TASK OBJECTIVE: With the pictures left out, copy the records below exactly from the first line down to the line holding "up to 10 meters; watch tension change while", and include that line.

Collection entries
=== Section Start ===

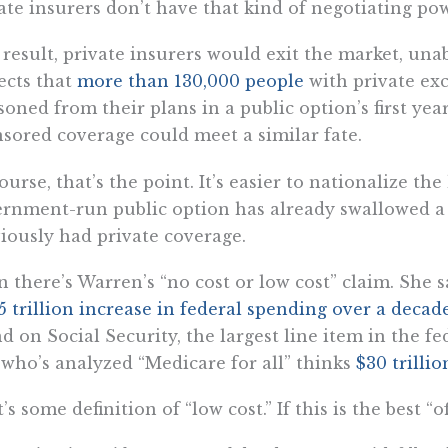
ate insurers don’t have that kind of negotiating pow
 result, private insurers would exit the market, un
ects that
more than 130,000 people
with private ex
isoned from their plans in a public option’s first ye
sored coverage could meet a similar fate.
ourse, that’s the point. It’s easier to nationalize th
rnment-run public option has already swallowed a
iously had private coverage.
 there’s Warren’s “no cost or low cost” claim. She 
5 trillion increase in federal spending over a deca
d on Social Security, the largest line item in the f
 who’s analyzed “Medicare for all” thinks
$30 trillio
’s some definition of “low cost.” If this is the best 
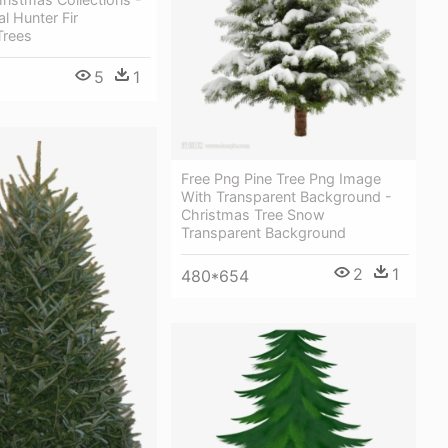
al Hunter Fir
Trees
5
1
Free Png Pine Tree Png Image
With Transparent Background -
Christmas Tree Snow
Transparent Background
2
1
480*654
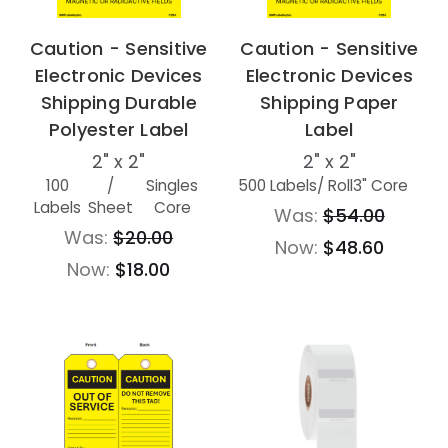
Caution - Sensitive
Caution - Sensitive
Electronic Devices
Electronic Devices
Shipping Durable
Shipping Paper
Polyester Label
Label
2" x 2"
2" x 2"
100
/
Singles
500 Labels
/ Roll
3" Core
Labels
Sheet
Core
Was:
$54.00
Was:
$20.00
Now:
$48.60
Now:
$18.00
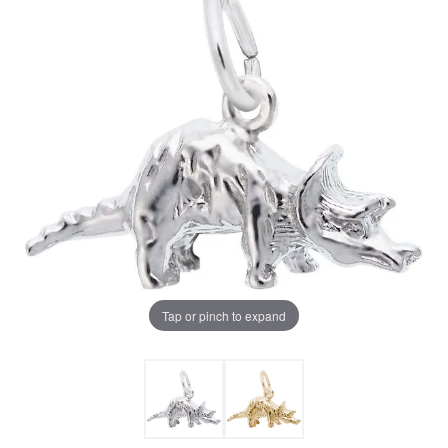
Tap or pinch to expand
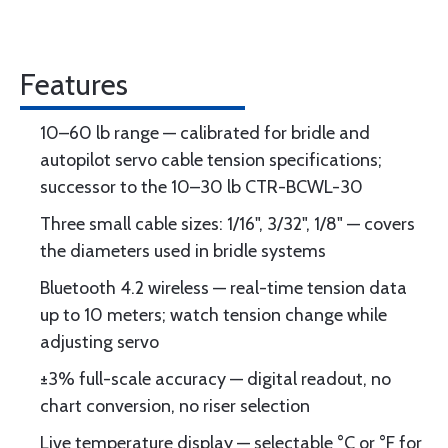
Features
10–60 lb range — calibrated for bridle and
autopilot servo cable tension specifications;
successor to the 10–30 lb CTR-BCWL-30
Three small cable sizes: 1/16", 3/32", 1/8" — covers
the diameters used in bridle systems
Bluetooth 4.2 wireless — real-time tension data
up to 10 meters; watch tension change while
adjusting servo
±3% full-scale accuracy — digital readout, no
chart conversion, no riser selection
Live temperature display — selectable °C or °F for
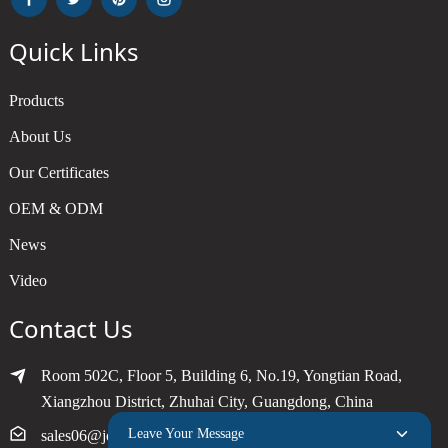
Quick Links
Products
About Us
Our Certificates
OEM & ODM
News
Video
Contact Us
Room 502C, Floor 5, Building 6, No.19, Yongtian Road,
Xiangzhou District, Zhuhai City, Guangdong, China
Leave Your Message
sales06@joytimer.com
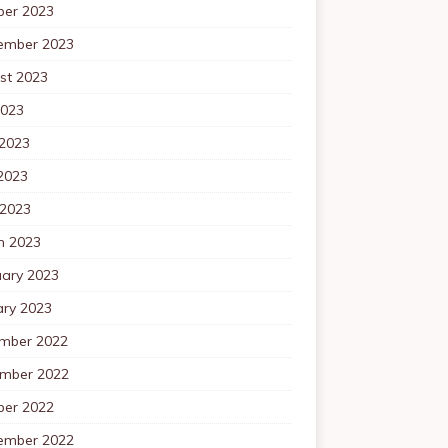
ber 2023
ember 2023
st 2023
2023
 2023
2023
 2023
h 2023
uary 2023
ary 2023
mber 2022
mber 2022
ber 2022
ember 2022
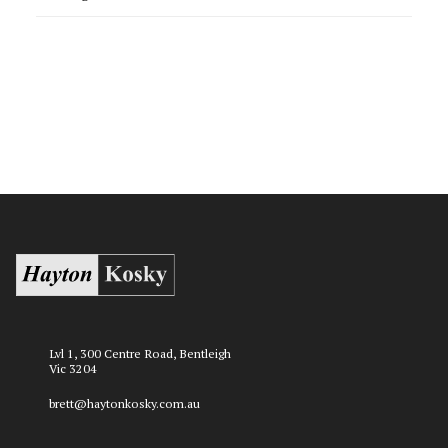
Lvl 1, 300 Centre Road, Bentleigh
Vic 3204
brett@haytonkosky.com.au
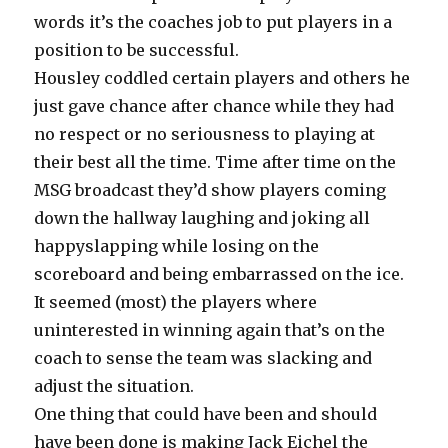
words it’s the coaches job to put players in a
position to be successful.
Housley coddled certain players and others he
just gave chance after chance while they had
no respect or no seriousness to playing at
their best all the time. Time after time on the
MSG broadcast they’d show players coming
down the hallway laughing and joking all
happyslapping while losing on the
scoreboard and being embarrassed on the ice.
It seemed (most) the players where
uninterested in winning again that’s on the
coach to sense the team was slacking and
adjust the situation.
One thing that could have been and should
have been done is making Jack Eichel the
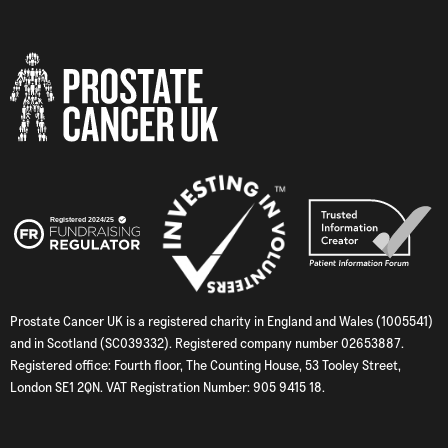
Prostate Cancer UK is a registered charity in England and Wales (1005541)
and in Scotland (SC039332). Registered company number 02653887.
Registered office: Fourth floor, The Counting House, 53 Tooley Street,
London SE1 2QN. VAT Registration Number: 905 9415 18.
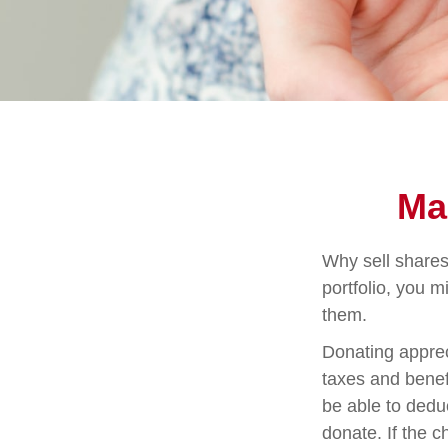
Ma
Why sell shares
portfolio, you m
them.
Donating apprec
taxes and benefi
be able to deduc
donate. If the ch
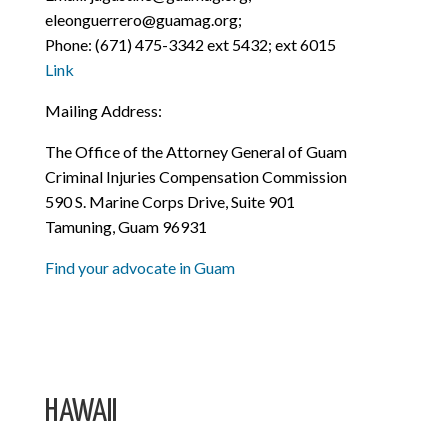
eleonguerrero@guamag.org;
Phone: (671) 475-3342 ext 5432; ext 6015
Link
Mailing Address:
The Office of the Attorney General of Guam
Criminal Injuries Compensation Commission
590 S. Marine Corps Drive, Suite 901
Tamuning, Guam 96931
Find your advocate in Guam
HAWAII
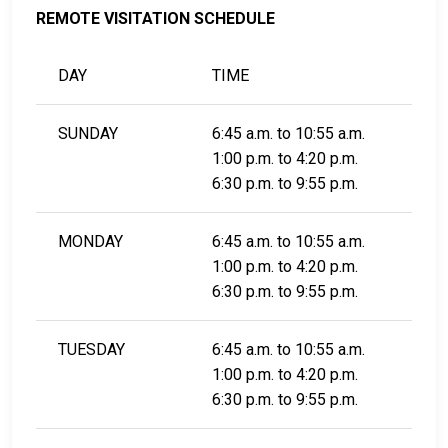
REMOTE VISITATION SCHEDULE
DAY
TIME
SUNDAY
6:45 a.m. to 10:55 a.m.
1:00 p.m. to 4:20 p.m.
6:30 p.m. to 9:55 p.m.
MONDAY
6:45 a.m. to 10:55 a.m.
1:00 p.m. to 4:20 p.m.
6:30 p.m. to 9:55 p.m.
TUESDAY
6:45 a.m. to 10:55 a.m.
1:00 p.m. to 4:20 p.m.
6:30 p.m. to 9:55 p.m.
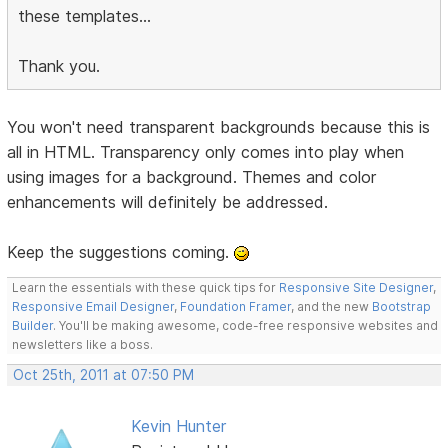
these templates...
Thank you.
You won't need transparent backgrounds because this is
all in HTML. Transparency only comes into play when
using images for a background. Themes and color
enhancements will definitely be addressed.
Keep the suggestions coming.
Learn the essentials with these quick tips for
Responsive Site Designer
,
Responsive Email Designer
,
Foundation Framer
, and the new
Bootstrap
Builder
. You'll be making awesome, code-free responsive websites and
newsletters like a boss.
Oct 25th, 2011 at 07:50 PM
Kevin Hunter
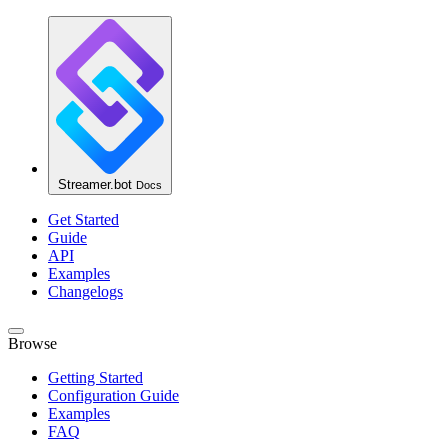
Streamer.bot
Docs
Get Started
Guide
API
Examples
Changelogs
Browse
Getting Started
Configuration Guide
Examples
FAQ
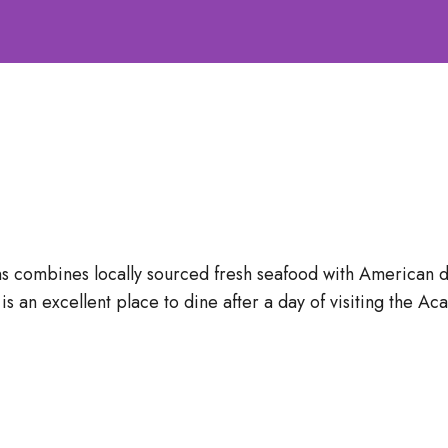
s combines locally sourced fresh seafood with American di
 is an excellent place to dine after a day of visiting the A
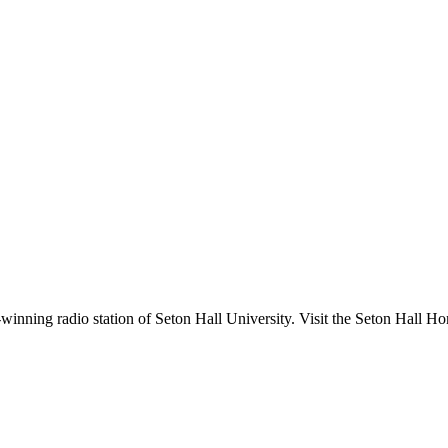
nning radio station of Seton Hall University. Visit the Seton Hall Ho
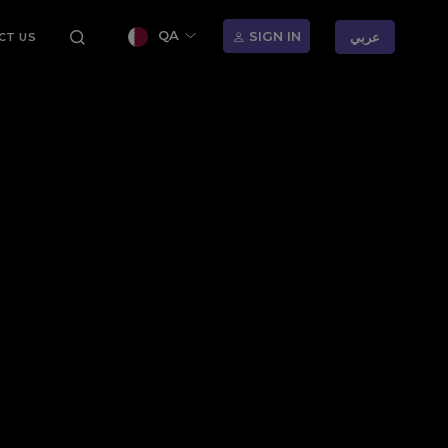
QA
SIGN IN
عربي
CT US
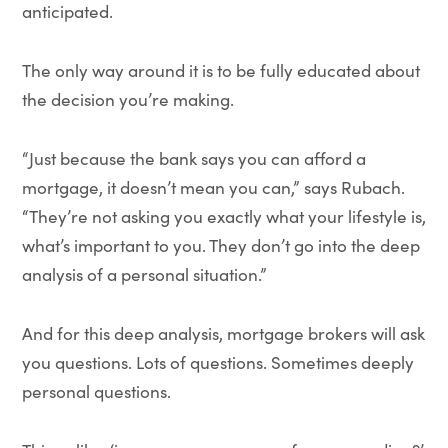
anticipated.
The only way around it is to be fully educated about
the decision you’re making.
“Just because the bank says you can afford a
mortgage, it doesn’t mean you can,” says Rubach.
“They’re not asking you exactly what your lifestyle is,
what’s important to you. They don’t go into the deep
analysis of a personal situation.”
And for this deep analysis, mortgage brokers will ask
you questions. Lots of questions. Sometimes deeply
personal questions.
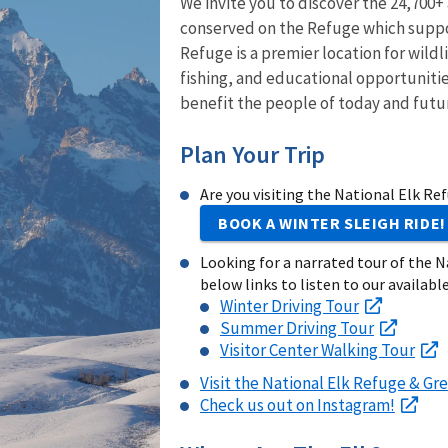
We invite you to discover the 24,700+
conserved on the Refuge which suppor
Refuge is a premier location for wild
fishing, and educational opportunitie
benefit the people of today and futu
Plan Your Trip
Are you visiting the National Elk Re
BOOK A WINTER SLEIGH RIDE!
Looking for a narrated tour of the N
below links to listen to our available
Winter Driving Tour
Summer Driving Tour
Visitor Center Walking Tour
Visit the National Elk Refuge & Gre
Check us out on Instagram!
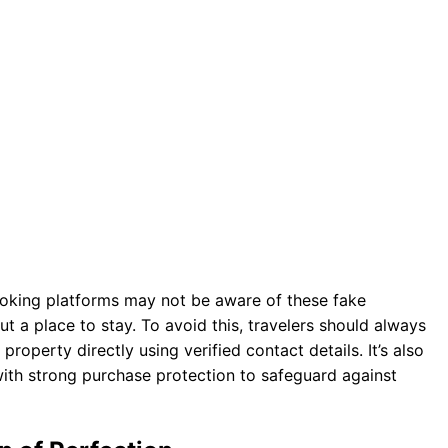
ooking platforms may not be aware of these fake
ut a place to stay. To avoid this, travelers should always
roperty directly using verified contact details. It’s also
with strong purchase protection to safeguard against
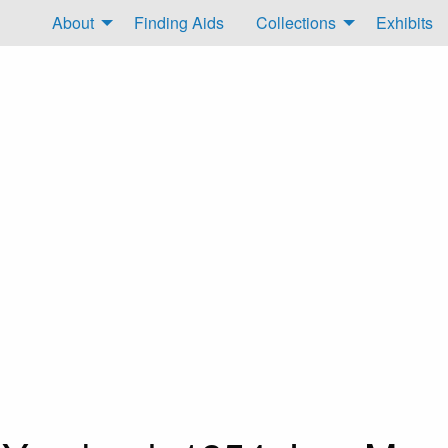
About
Finding Aids
Collections
Exhibits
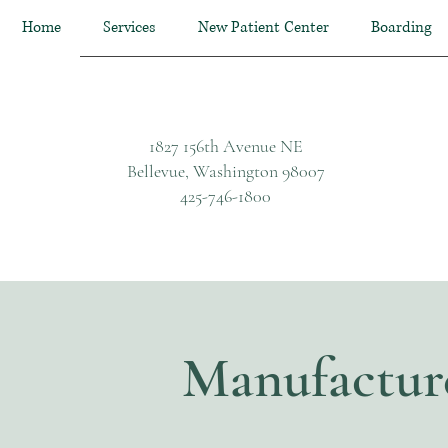
Home
Services
New Patient Center
Boarding
1827 156th Avenue NE
Bellevue, Washington 98007
425-746-1800
Manufactur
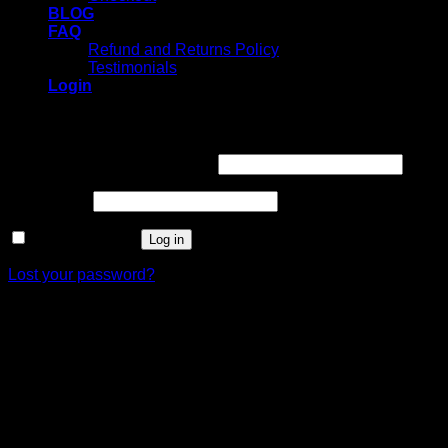
BLOG
FAQ
Refund and Returns Policy
Testimonials
Login
Login
Username or email address
*
Password
*
Remember me
Log in
Lost your password?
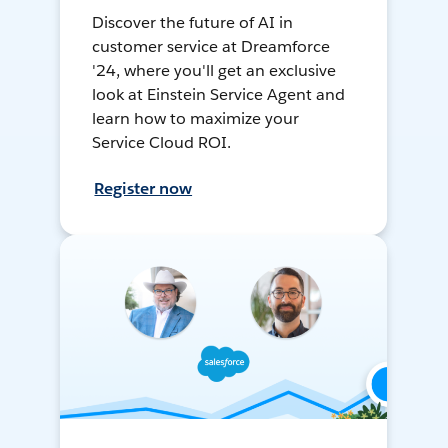
Discover the future of AI in
customer service at Dreamforce
'24, where you'll get an exclusive
look at Einstein Service Agent and
learn how to maximize your
Service Cloud ROI.
Register now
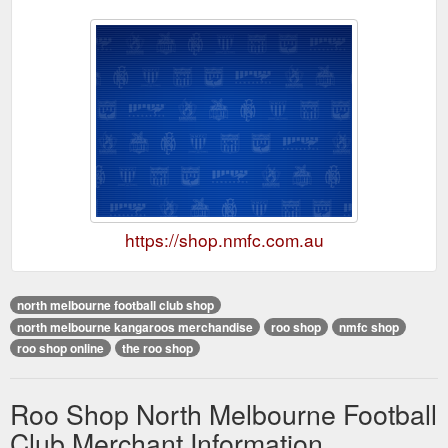
https://shop.nmfc.com.au
north melbourne football club shop
north melbourne kangaroos merchandise
roo shop
nmfc shop
roo shop online
the roo shop
Roo Shop North Melbourne Football
Club Merchant Information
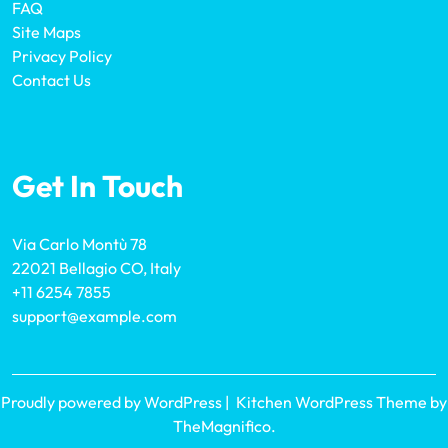
FAQ
Site Maps
Privacy Policy
Contact Us
Get In Touch
Via Carlo Montù 78
22021 Bellagio CO, Italy
+11 6254 7855
support@example.com
Proudly powered by WordPress
|
Kitchen WordPress Theme
by
TheMagnifico.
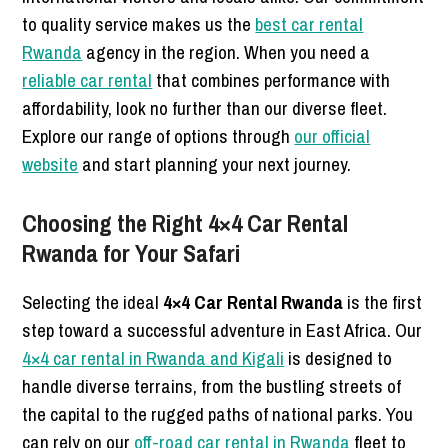
to quality service makes us the
best car rental
Rwanda
agency in the region. When you need a
reliable car rental
that combines performance with
affordability, look no further than our diverse fleet.
Explore our range of options through
our official
website
and start planning your next journey.
Choosing the Right 4×4 Car Rental
Rwanda for Your Safari
Selecting the ideal
4×4 Car Rental Rwanda
is the first
step toward a successful adventure in East Africa. Our
4×4 car rental in Rwanda and Kigali
is designed to
handle diverse terrains, from the bustling streets of
the capital to the rugged paths of national parks. You
can rely on our
off-road car rental in Rwanda
fleet to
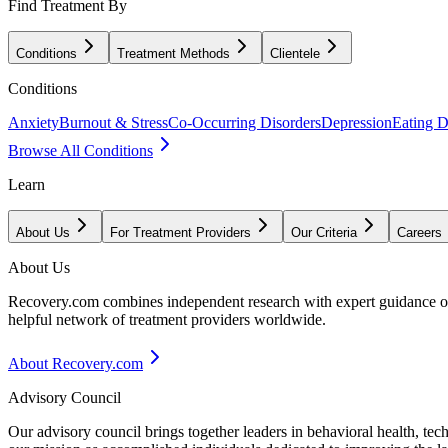
Find Treatment By
Conditions
Treatment Methods
Clientele
Conditions
Anxiety
Burnout & Stress
Co-Occurring Disorders
Depression
Eating D
Browse All Conditions
Learn
About Us
For Treatment Providers
Our Criteria
Careers
About Us
Recovery.com combines independent research with expert guidance on 
helpful network of treatment providers worldwide.
About Recovery.com
Advisory Council
Our advisory council brings together leaders in behavioral health, te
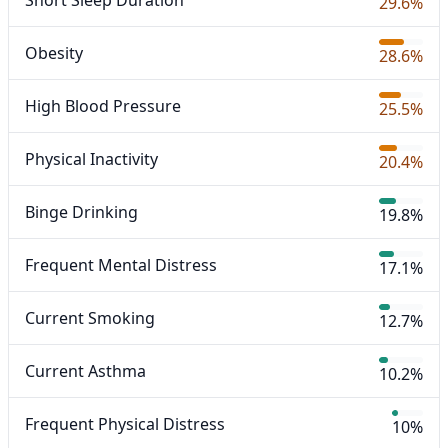
Short Sleep Duration
29.6%
Obesity
28.6%
High Blood Pressure
25.5%
Physical Inactivity
20.4%
Binge Drinking
19.8%
Frequent Mental Distress
17.1%
Current Smoking
12.7%
Current Asthma
10.2%
Frequent Physical Distress
10%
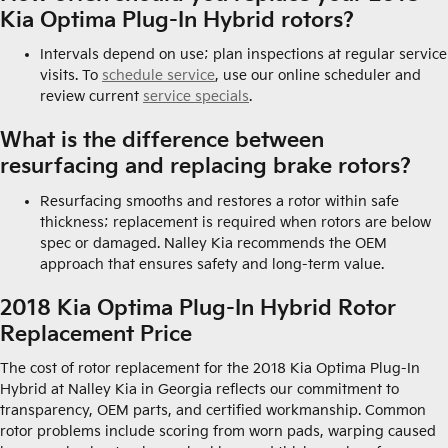
Kia Optima Plug-In Hybrid rotors?
Intervals depend on use; plan inspections at regular service
visits. To
schedule service
, use our online scheduler and
review current
service specials
.
What is the difference between
resurfacing and replacing brake rotors?
Resurfacing smooths and restores a rotor within safe
thickness; replacement is required when rotors are below
spec or damaged. Nalley Kia recommends the OEM
approach that ensures safety and long-term value.
2018 Kia Optima Plug-In Hybrid Rotor
Replacement Price
The cost of rotor replacement for the 2018 Kia Optima Plug-In
Hybrid at Nalley Kia in Georgia reflects our commitment to
transparency, OEM parts, and certified workmanship. Common
rotor problems include scoring from worn pads, warping caused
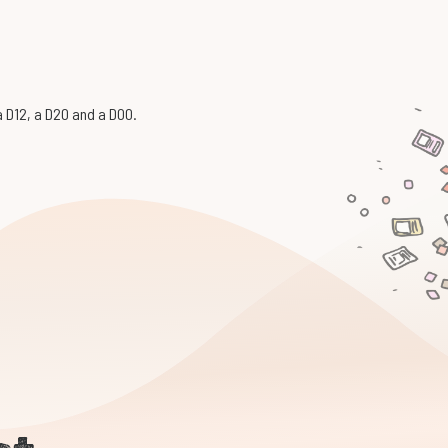
 a D12, a D20 and a D00.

=== Section End ===

ANSWER BOX:
ate insurers don’t have that kind of negotiating pow
 result, private insurers would exit the market, un
ects that
more than 130,000 people
with private ex
isoned from their plans in a public option’s first ye
sored coverage could meet a similar fate.
ourse, that’s the point. It’s easier to nationalize th
rnment-run public option has already swallowed a
iously had private coverage.
 there’s Warren’s “no cost or low cost” claim. She 
5 trillion increase in federal spending over a deca
d on Social Security, the largest line item in the f
 who’s analyzed “Medicare for all” thinks
$30 trillio
’s some definition of “low cost.” If this is the best 
al Hunter Fir
Trees
5
1
Free Png Pine Tree Png Image
With Transparent Background -
Christmas Tree Snow
Transparent Background
2
1
480*654
Caution - Sensitive
Caution - Sensitive
Electronic Devices
Electronic Devices
Shipping Durable
Shipping Paper
Polyester Label
Label
2" x 2"
2" x 2"
100
/
Singles
500 Labels
/ Roll
3" Core
Labels
Sheet
Core
Was:
$54.00
Was:
$20.00
Now:
$48.60
Now:
$18.00
Tap or pinch to expand
Features
10–60 lb range — calibrated for bridle and
autopilot servo cable tension specifications;
successor to the 10–30 lb CTR-BCWL-30
Three small cable sizes: 1/16", 3/32", 1/8" — covers
the diameters used in bridle systems
Bluetooth 4.2 wireless — real-time tension data
up to 10 meters; watch tension change while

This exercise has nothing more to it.